Few words can describe this one.

We won't give his name or his Web site address, because we don't want to give this fellow any traffic, but last week, a 35-year-old sharpie was reported to have come up with what in his mind is a brilliant idea: shakedown restaurants and retailers for wine (and food) freebies.

The idea came from the fact that people with more time on their hands than is probably good for the world can use that time on Yelp to do some good--for themselves. (Yelp is the most important social media happening since the Lascaux Caves.)

Now Yelp reviewers can show their blatant self-importance with the flash of REVIEWERCARD. We heard a rumor that the card comes with a supply of toilet paper so that the reviewer can offer some to the restaurant or retail manager to wipe up what he or she is supposed to do at the sight of the card.

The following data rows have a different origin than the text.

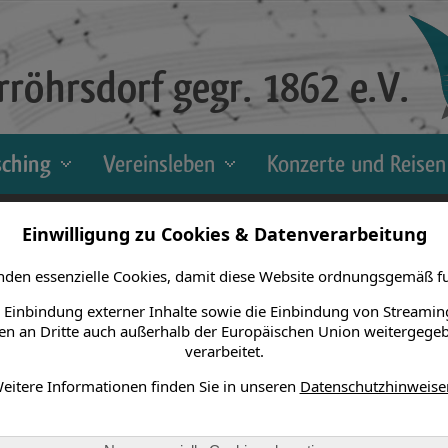
röhrsdorf gegr. 1862 e.V.
sching
Vereinsleben
Konzerte und Reisen
hing > 80er Jahre > 1986
Einwilligung zu Cookies & Datenverarbeitung
ilder
den essenzielle Cookies, damit diese Website ordnungsgemäß fu
 Einbindung externer Inhalte sowie die Einbindung von Streamin
n an Dritte auch außerhalb der Europäischen Union weitergege
verarbeitet.
eitere Informationen finden Sie in unseren
Datenschutzhinweise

95 because in the end, we decided that there are a few words to describe this one.

Drunks don't kill--cars do. Right?

The National Rifle Association (NRA) unveiled a two-step approach toward protecting our Second Amendment rights.

The first step in the NRA plan is to establish a relationship with one of those wine clubs that offers exclusive wine deals to everyone capable of believing that the deals are exclusive, which apparently counts as an awful lot of people.

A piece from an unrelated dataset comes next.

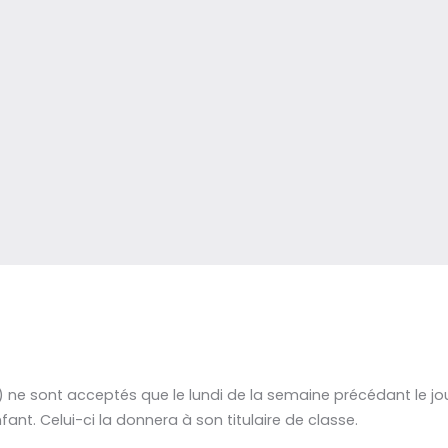
a) ne sont acceptés que le lundi de la semaine précédant le 
nt. Celui-ci la donnera à son titulaire de classe.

Learning from Mother's Against Drunk Driving, the NRA's second step is to sell stickers sporting the slogan "Don't Drink and Shoot" intended to slap on all weapons large enough to kill groups of people within seconds. The sticker will be printed in blurry script, so that everyone who drinks will be able to read it.

According to NRA Executive Vice President Wayne LaPierre, purchases from the NRA wine club will directly benefit support of the Second Amendment to the U.S. Constitution and "...the other basic freedoms of the American Culture."

95 because we cannot figure out what LaPierre is talking about.

Rather than being in a row, ducks on each coast are having a row

Napa Valley's Duckhorn Vineyards claims that by not putting Duck Walk Vineyard's geographic location on the front label of Duck Walk wines, use of the word "duck" by the Long Island winery is in violation of an earlier settlement when Duckhorn sued Duck Walk over a perceived duck-centric trademark infringement.

According to Duck Walk's attorney, Duckhorn does not have a trademark on the word "duck" and therefore has a quack case.

90 because we don't know how to do a duck sound on this blog

What the world needs: another Southern Wine and Spirits distribution facility

The Miami-based octopus known as Southern Wine and Spirits will open a 2,500 square foot facility in Salisbury, Maryland (a 2.5 hour drive from Monkton, Maryland, and rightly so).

This new plant marks just another regional location for the tiny family business that today spans 35 states, but we are certain is eying the remaining 15. Southern gives new meaning to the idea that Repeal of Prohibition removed questionable control over alcohol sales and distribution in the U.S.

85 for being big and probably able to do damage to the reputation of minor critics like us.